On 30 elo, 11:46, Alex Hill <
a...@hill.net.au> wrote:
> Hi, and thanks for making Django.
>
> At the moment, when passing a RawQuerySet to an __in filter, the raw query
> is evaluated and the result passed as a parameter to the filter's SQL. It
> would be nice to have the option of using the raw SQL in a subquery
> instead, for performance reasons.
>
> I think in this case the rationale for acceptinghttps://
code.djangoproject.com/ticket/14733applies. Raw queries already
> require the developer to know what they're doing - this just makes them a
> little more useful.
>
> I can see two ways of implementing this. The first is simple: just require
> that the query only select one column, and implement _as_sql on RawQuerySet
> to simply return the SQL and params. A flag passed to raw() could let a
> developer explicitly indicate that the query should be used as a subquery
> instead of evaluated.
>
> The second way is more complicated but nicer: wrap the raw SQL in another
> SELECT, selecting the Model's primary key. The advantage of this method is
> that the raw query can select many columns, and therefore remain useful in
> other contexts, while still working as expected with __in. This could then
> be the default behaviour, with the current behaviour achieved by wrapping
> the query in list() as is the case for regular queries.
>
> I much prefer the second approach, but I don't think I'm familiar enough
> with the ORM to implement it without a little guidance from someone more
> knowledgeable.
>
> I'd love to hear some feedback on this idea!

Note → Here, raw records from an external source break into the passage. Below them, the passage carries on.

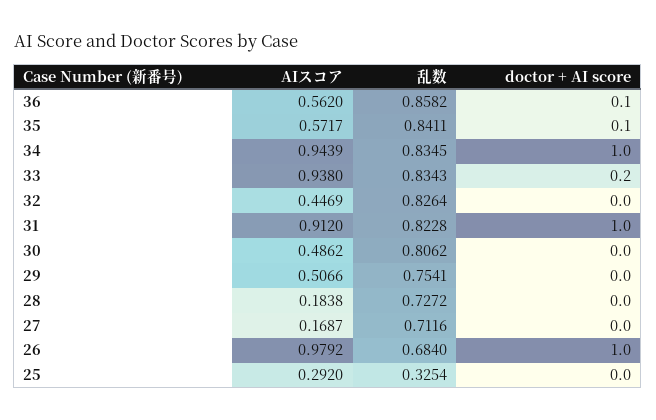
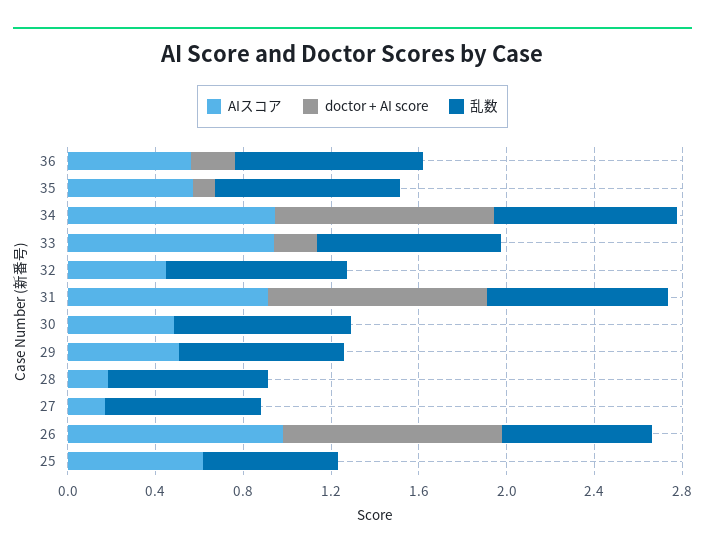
  {
    "AIスコア": {
      "36": 0.562,
      "35": 0.5717,
      "34": 0.9439,
      "33": 0.938,
      "32": 0.4469,
      "31": 0.912,
      "30": 0.4862,
      "29": 0.5066,
      "28": 0.1838,
      "27": 0.1687,
      "26": 0.9792,
-     "25": 0.292
+     "25": 0.6
    },
    "乱数": {
      "36": 0.8582,
      "35": 0.8411,
      "34": 0.8345,
      "33": 0.8343,
      "32": 0.8264,
      "31": 0.8228,
      "30": 0.8062,
      "29": 0.7541,
      "28": 0.7272,
      "27": 0.7116,
      "26": 0.684,
-     "25": 0.3254
+     "25": 0.6
    },
    "doctor + AI score": {
-     "36": 0.1,
+     "36": 0.2,
      "35": 0.1,
      "34": 1,
      "33": 0.2,
      "32": 0,
      "31": 1,
      "30": 0,
      "29": 0,
      "28": 0,
      "27": 0,
      "26": 1,
      "25": 0
    }
  }

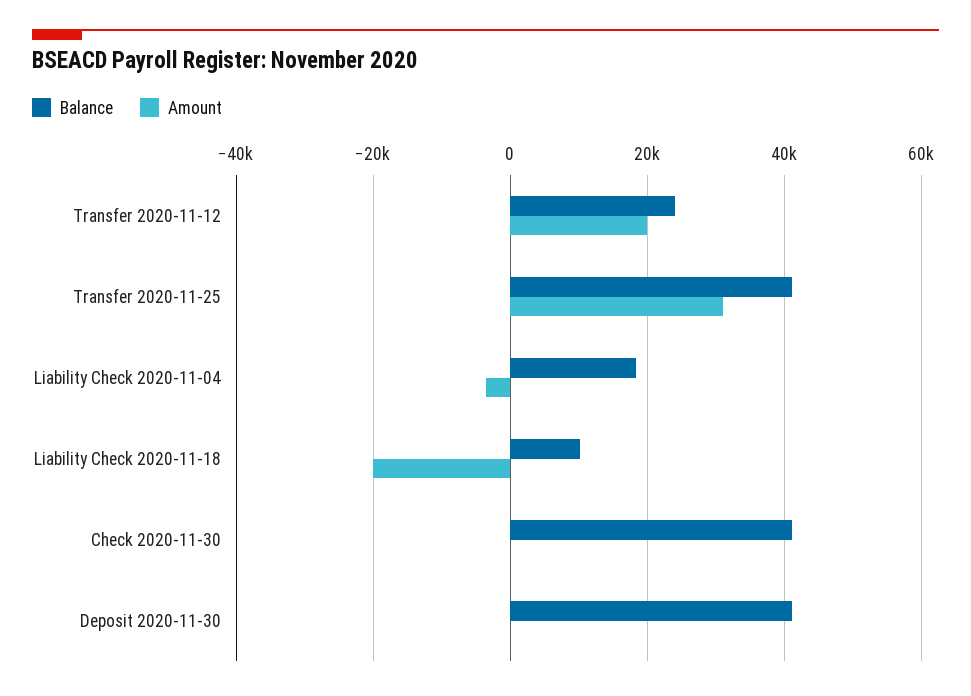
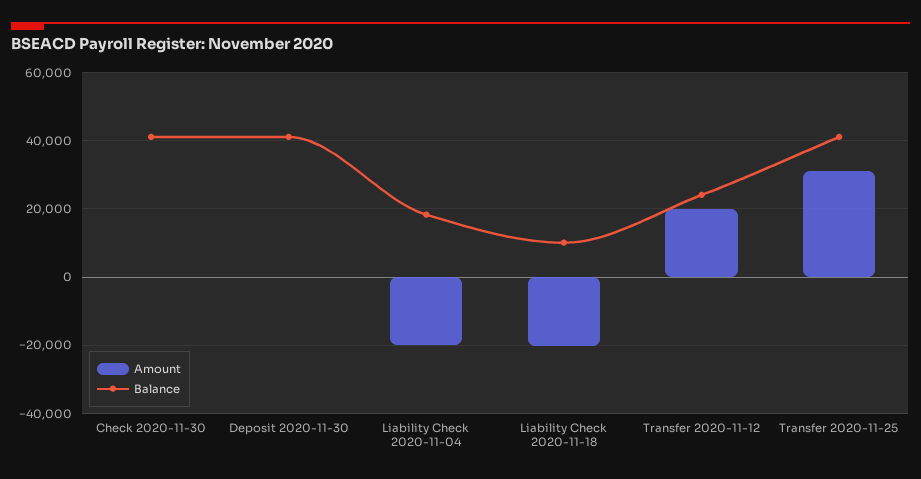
  {
    "Balance": {
      "Transfer 2020-11-12": 24000,
      "Transfer 2020-11-25": 42000,
      "Liability Check 2020-11-04": 18000,
      "Liability Check 2020-11-18": 10000,
      "Check 2020-11-30": 42000,
      "Deposit 2020-11-30": 42000
    },
    "Amount": {
      "Transfer 2020-11-12": 20000,
      "Transfer 2020-11-25": 32000,
-     "Liability Check 2020-11-04": -4000,
+     "Liability Check 2020-11-04": -20000,
      "Liability Check 2020-11-18": -20000,
      "Check 2020-11-30": 0,
      "Deposit 2020-11-30": 0
    }
  }

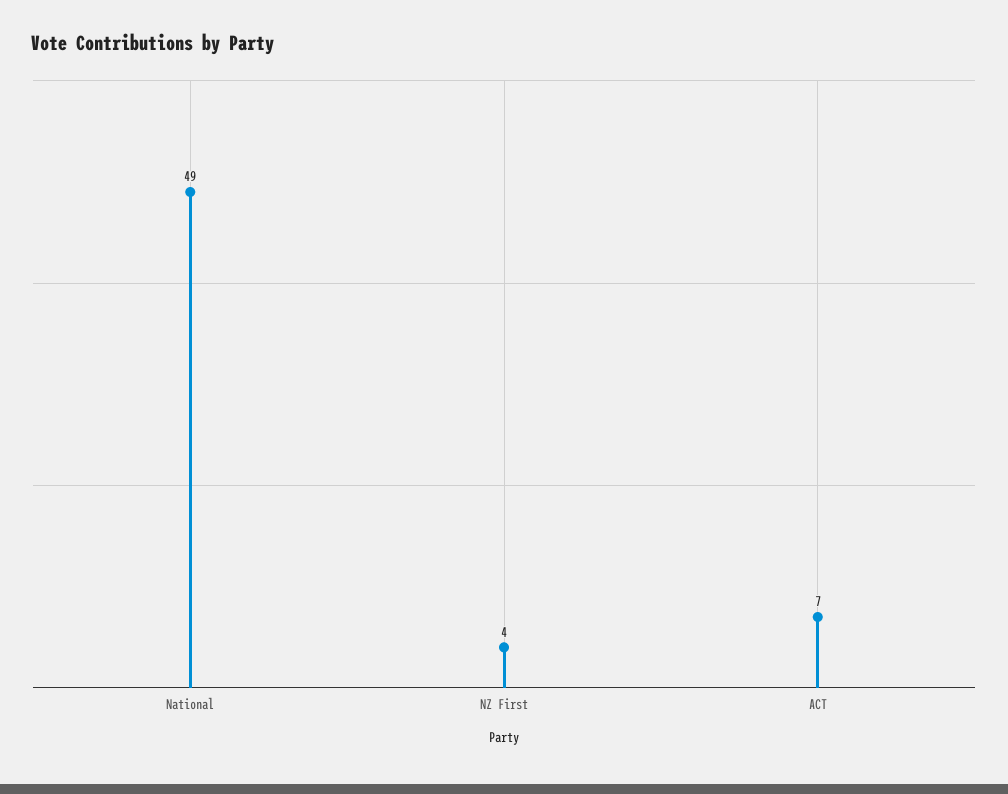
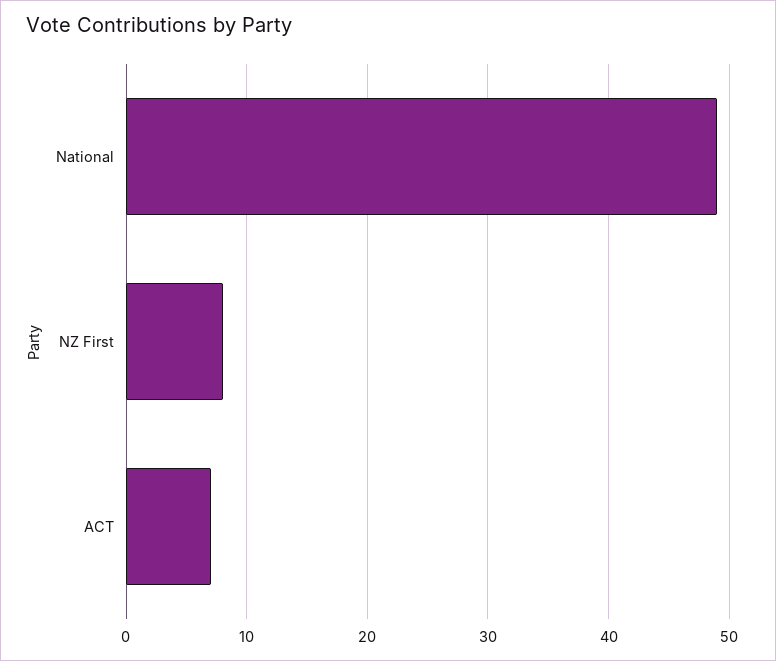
  {
    "National": 49,
-   "NZ First": 4,
+   "NZ First": 8,
    "ACT": 7
  }

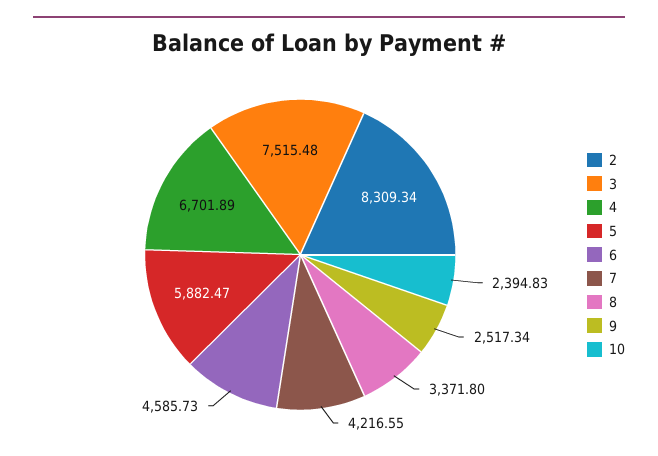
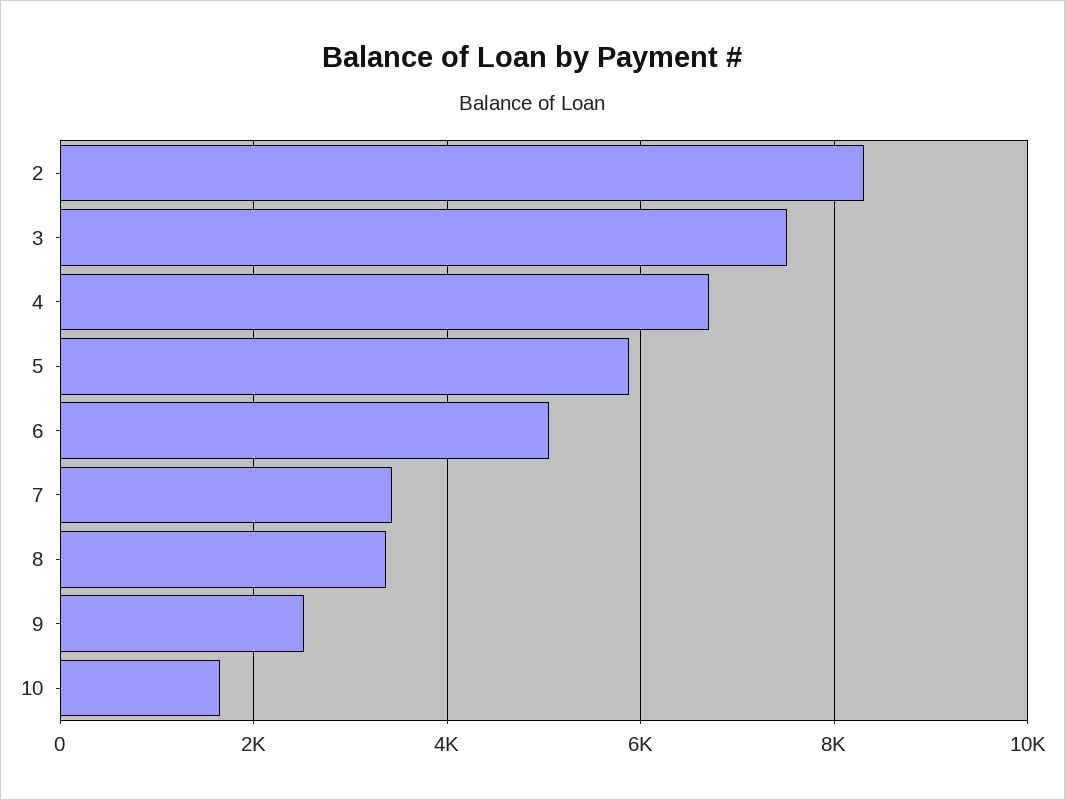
  {
    "2": 8309.34,
    "3": 7515.48,
    "4": 6701.89,
    "5": 5882.47,
-   "6": 4585.73,
+   "6": 5000,
-   "7": 4216.55,
+   "7": 3400,
    "8": 3371.8,
    "9": 2517.34,
-   "10": 2394.83
+   "10": 1600
  }

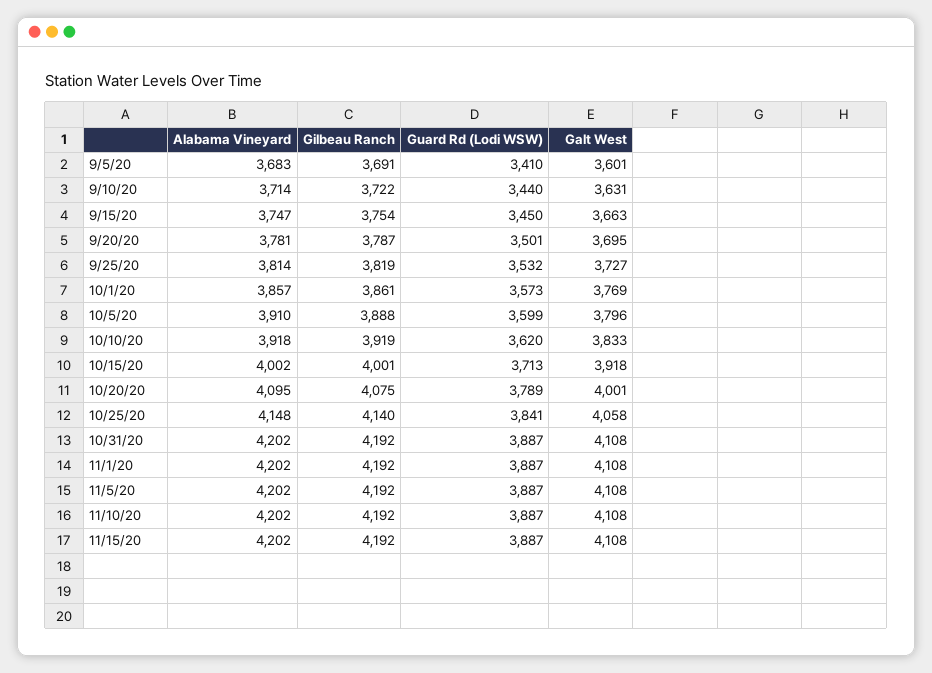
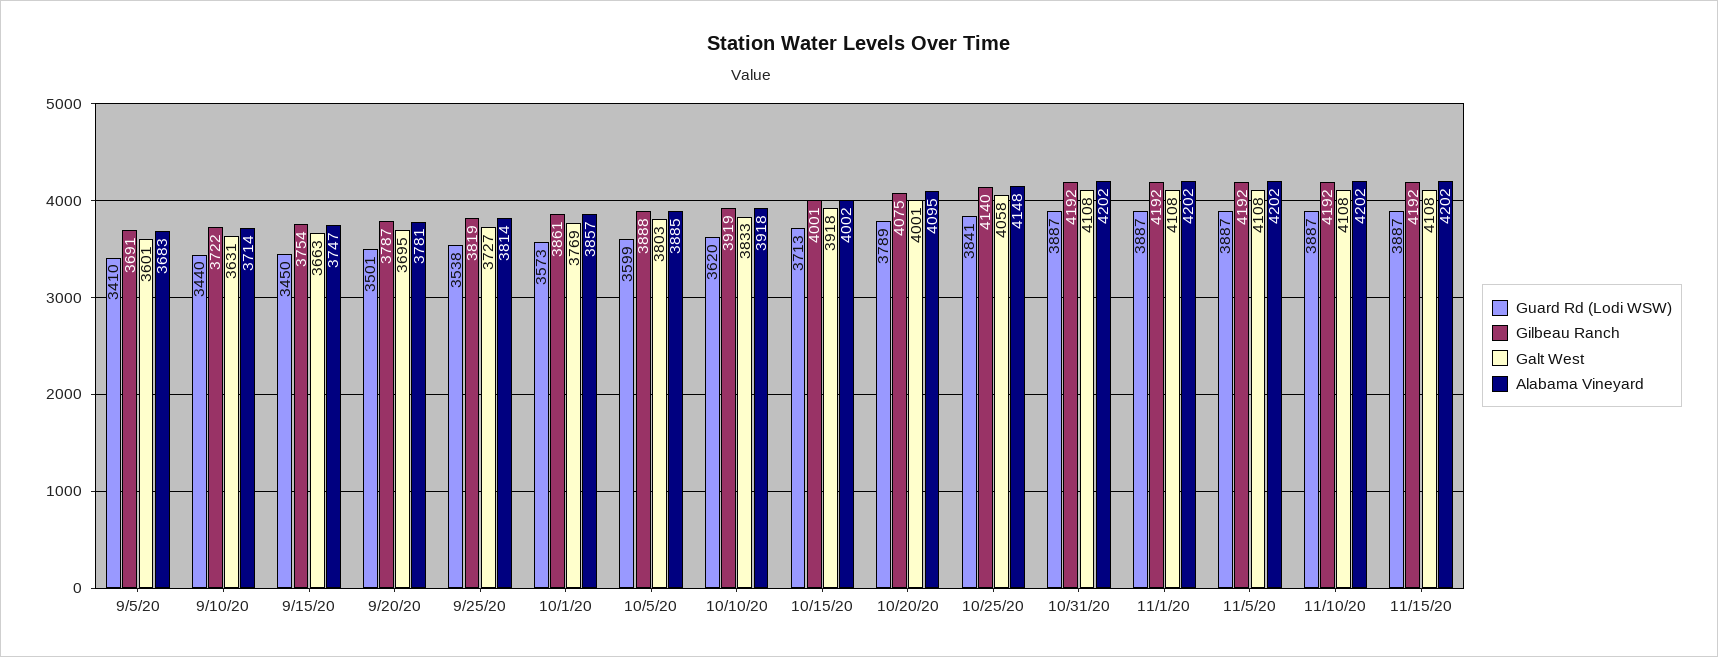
  {
    "Alabama Vineyard": {
      "9/5/20": 3683,
      "9/10/20": 3714,
      "9/15/20": 3747,
      "9/20/20": 3781,
      "9/25/20": 3814,
      "10/1/20": 3857,
-     "10/5/20": 3910,
+     "10/5/20": 3885,
      "10/10/20": 3918,
      "10/15/20": 4002,
      "10/20/20": 4095,
      "10/25/20": 4148,
      "10/31/20": 4202,
      "11/1/20": 4202,
      "11/5/20": 4202,
      "11/10/20": 4202,
      "11/15/20": 4202
    },
    "Gilbeau Ranch": {
      "9/5/20": 3691,
      "9/10/20": 3722,
      "9/15/20": 3754,
      "9/20/20": 3787,
      "9/25/20": 3819,
      "10/1/20": 3861,
      "10/5/20": 3888,
      "10/10/20": 3919,
      "10/15/20": 4001,
      "10/20/20": 4075,
      "10/25/20": 4140,
      "10/31/20": 4192,
      "11/1/20": 4192,
      "11/5/20": 4192,
      "11/10/20": 4192,
      "11/15/20": 4192
    },
    "Guard Rd (Lodi WSW)": {
      "9/5/20": 3410,
      "9/10/20": 3440,
      "9/15/20": 3450,
      "9/20/20": 3501,
-     "9/25/20": 3532,
+     "9/25/20": 3538,
      "10/1/20": 3573,
      "10/5/20": 3599,
      "10/10/20": 3620,
      "10/15/20": 3713,
      "10/20/20": 3789,
      "10/25/20": 3841,
      "10/31/20": 3887,
      "11/1/20": 3887,
      "11/5/20": 3887,
      "11/10/20": 3887,
      "11/15/20": 3887
    },
    "Galt West": {
      "9/5/20": 3601,
      "9/10/20": 3631,
      "9/15/20": 3663,
      "9/20/20": 3695,
      "9/25/20": 3727,
      "10/1/20": 3769,
-     "10/5/20": 3796,
+     "10/5/20": 3803,
      "10/10/20": 3833,
      "10/15/20": 3918,
      "10/20/20": 4001,
      "10/25/20": 4058,
      "10/31/20": 4108,
      "11/1/20": 4108,
      "11/5/20": 4108,
      "11/10/20": 4108,
      "11/15/20": 4108
    }
  }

Some possible issues with the second approach:
1. It should not be assumed that the primary key is the field needed
in the inner query. We do have foreign keys to other fields, and one
can use this approach without foreign keys at all.
2. If the query is of the form NOT IN, then we need to also filter
out null values, otherwise no results are returned if the raw query
contains a single null (NOT IN is weird...)
3. Does the wrapping of the subquery into (select field from
(raw_query) where field is not null) cause performance problems? It
could be possible that this prevents the DB's optimizer from working
correctly.
4. If the query doesn't select the required column (that is, it is
deferred), we don't have any way to know that. This seems like a
documentation issue, but worth mentioning.
It would be useful to have this feature, so a +1 to this idea. The
above issues do not seem too severe, so I believe it is possible to
make this work.
- Anssi